I actually had checked out your ATtiny10 IDE earlier after you posted about it on the Developers mailing list and that was what prompted my question about GitHub. Yesterday when I looked at the debugger project I thought I hoped to see a link to GitHub but figured you probably just didn't have an account.
Since you're looking for feedback I'll go ahead and give my $0.02 but I actually know practically nothing about on-chip debugging so it's not worth that. Over the last week I've been listening to a lot of episodes of Embedded Podcast and they seem to have been on a campaign to get people using debuggers lately. I've always thought that the combination of AVR microcontrollers, the Arduino IDE, and a poor hobbyist's budget were not a good match for on-chip debugging but this made me want to have a closer look at what it would take for me to do this. I discovered they are selling JTAGICE clones on eBay for $5 USD! This made me want to just hit the "Buy" button and give it a try. Looking closer it seems this debugger only supports a limited set of AVRs which does not include my primary target (ATmega1284P), and I'm back to considering a >$50 investment. So I'm very undecided whether I want to spend $5 just to get my feet wet (I do have one of MCUdude's nice dev boards with ATmega32 and a JTAG breakout) or whether I should put that money towards the "real debugger" fund instead.
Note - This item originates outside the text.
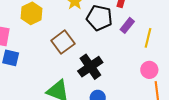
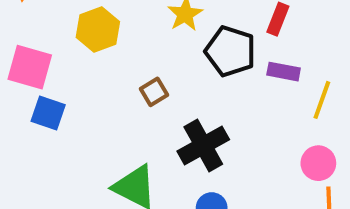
purple rectangle: (127, 25) -> (284, 72), turned 56
brown square: (63, 42) -> (154, 92), size x0.6

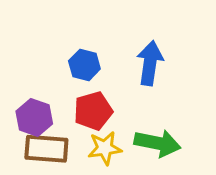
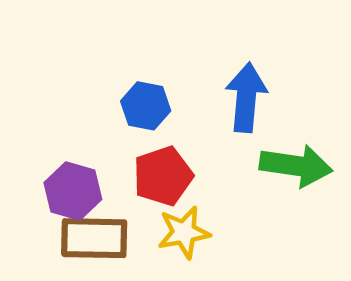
green arrow: (157, 143) -> (296, 166), moved

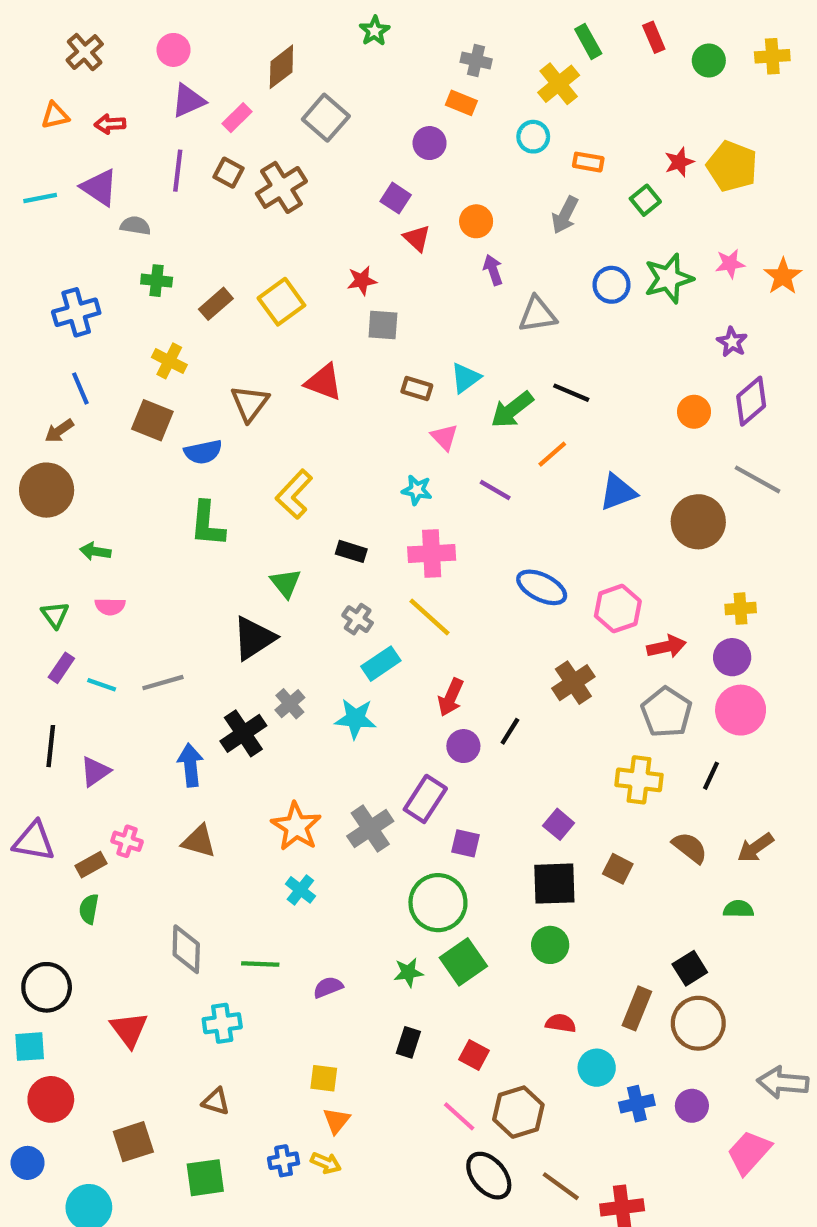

To me, your project is very cool because it takes something that seemed quite proprietary and commercialized and opens it up to anyone with even a small amount of experience with microcontrollers and hardware they already own. As far as being practically useful to me, well my current goal is to use GDB with ATmega1284P so probably not so much but that's just me. Obviously your project is for chips that have debugWire and that's likely to be a hard limit. As for GDB support, I have no clue whether that would ever be a possibility.
What would really make this incredibly useful is if it would support the low level commands used by gdbmon.
That way you could use gdb to provide full source level debugging.
And with ddd on top of gdb you have GUI based source level debugging.
I've done all this with the AVR dragon on chips like the tiny45/85 using debugwire, but this would be a cheaper alternative.
Thanks. Several other people have contacted me to make the same suggestion. Unfortunately, I'm not currently familiar with gdb, so I'e have to do some research to determine how feasible this might be. For the moment I'm focused on getting the code logic to work with target processors running at higher clock speeds. But, perhaps a future project.
I’ve posted a new, part 3 article on my debugger project, along with new code and an overview video. The new code is now able debug an Arduino UNO running at 16 MHz and also includes some bug fixes and enhancements.